BLACKOUT PERIOD <UNDEF> Investment personnel may not buy or sell a security
within at least seven calendar days before and after A FUND OR CLIENT ACCOUNT
THAT HIS OR HER COMPANY MANAGES transacts in that security.  Profits resulting
from transactions occurring within this time period are subject to special
review and may be subject to disgorgement.

BAN ON SHORT-TERM TRADING PROFITS -- Investment personnel are prohibited from
profiting from the purchase and sale or sale and purchase of the same (or
equivalent) securities within 60 days.  THIS RESTRICTION APPLIES TO THE
PURCHASE OF AN OPTION AND THE EXERCISE OF THE OPTION WITHIN 60 DAYS.

SERVICE AS A DIRECTOR -- Investment personnel must obtain prior authorization
of the investment committee of the appropriate management company or CGC
Management Committee BEFORE SERVING ON THE BOARD OF DIRECTORS OF PUBLICLY
TRADED COMPANIES.  This can be arranged by calling the LAO Legal Group.

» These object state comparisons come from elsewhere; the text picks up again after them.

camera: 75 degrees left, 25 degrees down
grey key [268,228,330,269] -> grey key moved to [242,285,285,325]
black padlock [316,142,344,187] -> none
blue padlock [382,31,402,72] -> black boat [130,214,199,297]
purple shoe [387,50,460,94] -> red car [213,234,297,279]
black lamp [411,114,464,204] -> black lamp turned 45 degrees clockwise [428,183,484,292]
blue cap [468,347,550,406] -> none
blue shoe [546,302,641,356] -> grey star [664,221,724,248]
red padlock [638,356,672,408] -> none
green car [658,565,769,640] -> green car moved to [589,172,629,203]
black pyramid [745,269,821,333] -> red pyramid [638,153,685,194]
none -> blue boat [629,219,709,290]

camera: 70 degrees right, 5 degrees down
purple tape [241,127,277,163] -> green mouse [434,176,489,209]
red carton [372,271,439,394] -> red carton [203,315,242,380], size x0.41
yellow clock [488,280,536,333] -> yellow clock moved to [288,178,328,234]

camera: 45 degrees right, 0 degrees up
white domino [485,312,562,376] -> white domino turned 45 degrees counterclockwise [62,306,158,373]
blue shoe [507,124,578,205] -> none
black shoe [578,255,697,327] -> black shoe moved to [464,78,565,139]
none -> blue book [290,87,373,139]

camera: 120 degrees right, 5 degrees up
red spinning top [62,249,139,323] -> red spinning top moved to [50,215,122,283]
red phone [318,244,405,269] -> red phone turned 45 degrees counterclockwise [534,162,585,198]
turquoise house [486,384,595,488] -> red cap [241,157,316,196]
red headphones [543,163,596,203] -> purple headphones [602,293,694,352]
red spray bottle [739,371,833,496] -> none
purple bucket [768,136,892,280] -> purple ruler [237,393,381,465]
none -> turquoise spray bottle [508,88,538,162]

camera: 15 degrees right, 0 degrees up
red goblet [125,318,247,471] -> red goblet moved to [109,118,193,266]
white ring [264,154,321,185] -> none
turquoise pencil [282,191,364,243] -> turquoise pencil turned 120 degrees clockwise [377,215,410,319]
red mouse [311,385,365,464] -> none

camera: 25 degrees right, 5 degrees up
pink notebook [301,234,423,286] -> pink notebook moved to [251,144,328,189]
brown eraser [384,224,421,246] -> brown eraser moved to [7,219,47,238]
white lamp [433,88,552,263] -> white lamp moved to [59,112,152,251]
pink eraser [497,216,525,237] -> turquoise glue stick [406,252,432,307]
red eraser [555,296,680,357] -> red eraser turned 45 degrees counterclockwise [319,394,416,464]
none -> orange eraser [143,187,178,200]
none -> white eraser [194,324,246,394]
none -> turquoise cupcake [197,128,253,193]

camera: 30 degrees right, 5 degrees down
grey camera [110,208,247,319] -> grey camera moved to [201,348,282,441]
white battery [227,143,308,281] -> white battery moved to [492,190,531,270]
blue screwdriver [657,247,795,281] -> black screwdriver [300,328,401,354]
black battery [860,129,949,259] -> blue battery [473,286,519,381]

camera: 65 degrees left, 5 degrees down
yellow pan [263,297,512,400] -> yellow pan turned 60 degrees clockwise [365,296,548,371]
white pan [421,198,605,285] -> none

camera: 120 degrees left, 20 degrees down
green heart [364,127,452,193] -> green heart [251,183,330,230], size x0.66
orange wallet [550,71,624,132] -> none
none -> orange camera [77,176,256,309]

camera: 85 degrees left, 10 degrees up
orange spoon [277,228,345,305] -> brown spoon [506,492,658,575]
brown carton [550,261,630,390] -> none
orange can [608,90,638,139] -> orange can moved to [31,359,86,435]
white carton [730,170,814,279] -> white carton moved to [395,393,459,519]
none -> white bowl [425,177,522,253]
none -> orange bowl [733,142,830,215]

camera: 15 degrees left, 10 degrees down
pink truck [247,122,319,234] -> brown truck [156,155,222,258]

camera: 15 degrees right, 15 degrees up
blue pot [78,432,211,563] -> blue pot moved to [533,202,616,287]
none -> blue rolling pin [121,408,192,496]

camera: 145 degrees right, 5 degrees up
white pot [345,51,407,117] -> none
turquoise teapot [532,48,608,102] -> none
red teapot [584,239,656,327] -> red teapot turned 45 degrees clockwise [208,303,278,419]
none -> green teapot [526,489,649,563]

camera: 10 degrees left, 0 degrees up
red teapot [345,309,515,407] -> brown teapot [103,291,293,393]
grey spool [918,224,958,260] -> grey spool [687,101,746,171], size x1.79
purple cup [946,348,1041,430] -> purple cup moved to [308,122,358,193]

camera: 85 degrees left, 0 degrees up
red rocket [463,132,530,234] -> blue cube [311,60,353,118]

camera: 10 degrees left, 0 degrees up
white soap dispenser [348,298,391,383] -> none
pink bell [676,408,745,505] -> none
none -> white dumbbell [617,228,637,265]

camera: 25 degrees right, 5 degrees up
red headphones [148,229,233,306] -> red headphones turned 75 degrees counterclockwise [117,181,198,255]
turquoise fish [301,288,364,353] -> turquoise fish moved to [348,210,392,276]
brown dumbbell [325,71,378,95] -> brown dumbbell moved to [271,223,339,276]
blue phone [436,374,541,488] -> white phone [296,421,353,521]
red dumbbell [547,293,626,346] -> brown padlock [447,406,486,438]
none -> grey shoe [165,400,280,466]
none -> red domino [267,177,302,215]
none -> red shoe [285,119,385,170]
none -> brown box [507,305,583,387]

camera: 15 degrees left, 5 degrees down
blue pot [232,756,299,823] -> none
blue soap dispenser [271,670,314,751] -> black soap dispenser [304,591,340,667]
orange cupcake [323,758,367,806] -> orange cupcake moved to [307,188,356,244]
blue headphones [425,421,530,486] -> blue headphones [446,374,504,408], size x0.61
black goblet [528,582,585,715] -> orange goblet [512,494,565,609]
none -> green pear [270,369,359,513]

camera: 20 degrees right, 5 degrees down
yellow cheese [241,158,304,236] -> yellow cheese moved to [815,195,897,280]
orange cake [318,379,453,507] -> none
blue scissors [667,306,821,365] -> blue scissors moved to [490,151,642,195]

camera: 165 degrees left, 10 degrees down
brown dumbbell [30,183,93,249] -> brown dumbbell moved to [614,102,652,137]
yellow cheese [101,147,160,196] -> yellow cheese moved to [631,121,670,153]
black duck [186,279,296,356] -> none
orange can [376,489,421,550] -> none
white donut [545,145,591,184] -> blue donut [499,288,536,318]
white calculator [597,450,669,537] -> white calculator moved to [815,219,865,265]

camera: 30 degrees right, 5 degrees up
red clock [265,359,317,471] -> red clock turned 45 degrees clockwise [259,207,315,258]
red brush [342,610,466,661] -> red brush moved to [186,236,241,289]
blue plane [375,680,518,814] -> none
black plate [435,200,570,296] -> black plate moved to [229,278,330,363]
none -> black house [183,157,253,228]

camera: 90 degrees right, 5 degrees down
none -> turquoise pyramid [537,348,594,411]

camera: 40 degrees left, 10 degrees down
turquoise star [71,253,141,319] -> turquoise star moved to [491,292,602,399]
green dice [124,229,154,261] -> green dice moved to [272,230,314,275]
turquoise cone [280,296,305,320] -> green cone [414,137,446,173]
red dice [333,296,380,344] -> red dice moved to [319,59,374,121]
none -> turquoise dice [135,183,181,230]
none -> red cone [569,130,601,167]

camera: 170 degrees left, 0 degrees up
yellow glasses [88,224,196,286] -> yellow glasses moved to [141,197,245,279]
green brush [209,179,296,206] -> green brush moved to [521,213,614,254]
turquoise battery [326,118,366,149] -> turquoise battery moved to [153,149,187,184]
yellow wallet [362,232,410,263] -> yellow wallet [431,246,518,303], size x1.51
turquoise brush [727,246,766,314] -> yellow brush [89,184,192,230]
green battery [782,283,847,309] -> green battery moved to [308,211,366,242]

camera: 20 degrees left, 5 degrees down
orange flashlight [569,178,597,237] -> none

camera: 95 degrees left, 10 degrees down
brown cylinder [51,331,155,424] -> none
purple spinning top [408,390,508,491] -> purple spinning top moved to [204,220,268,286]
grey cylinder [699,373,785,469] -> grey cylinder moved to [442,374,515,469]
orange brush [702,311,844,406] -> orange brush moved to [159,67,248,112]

PERSONAL INVESTING COMMITTEE

Any questions or hardships that result from these policies or requests for
exceptions should be referred to CGC's Personal Investing Committee by calling
the LAO Legal Group.

/1/Note that this disclosure requirement is consistent with both AIMR standards
as well as the ICI Advisory Group Guidelines.


FORM OF
FUND CODE OF ETHICS
(as adopted by the Fund's Board of Directors/Trustees)

1. No Director/Trustee shall use his or her position or the knowledge gained
therefrom as to create a conflict between his or her personal interest and that
of the Fund.  No Director/Trustee shall seek or accept gifts, favors,
preferential treatment, or valuable consideration of any kind offered because
of his or her association with the Fund.

2. Each non-affiliated Director/Trustee shall report to the Secretary of the
Fund not later than ten (10) days after the end of each calendar quarter any
transaction in securities which such Director/Trustee has effected during the
quarter which the Director/Trustee then knows to have been effected within
fifteen (15) days before or after a date on which the Fund purchased or sold,
or considered the purchase or sale of, the same security.

3. For purposes of this Code of Ethics, transactions involving United States
Government securities as defined in the Investment Company Act of 1940,
bankers' acceptances, bank certificates of deposit, commercial paper, or shares
of registered open-end investment companies are exempt from reporting as are
non-volitional transactions such as dividend reimbursement programs and
transactions over which the Director/Trustee exercises no control.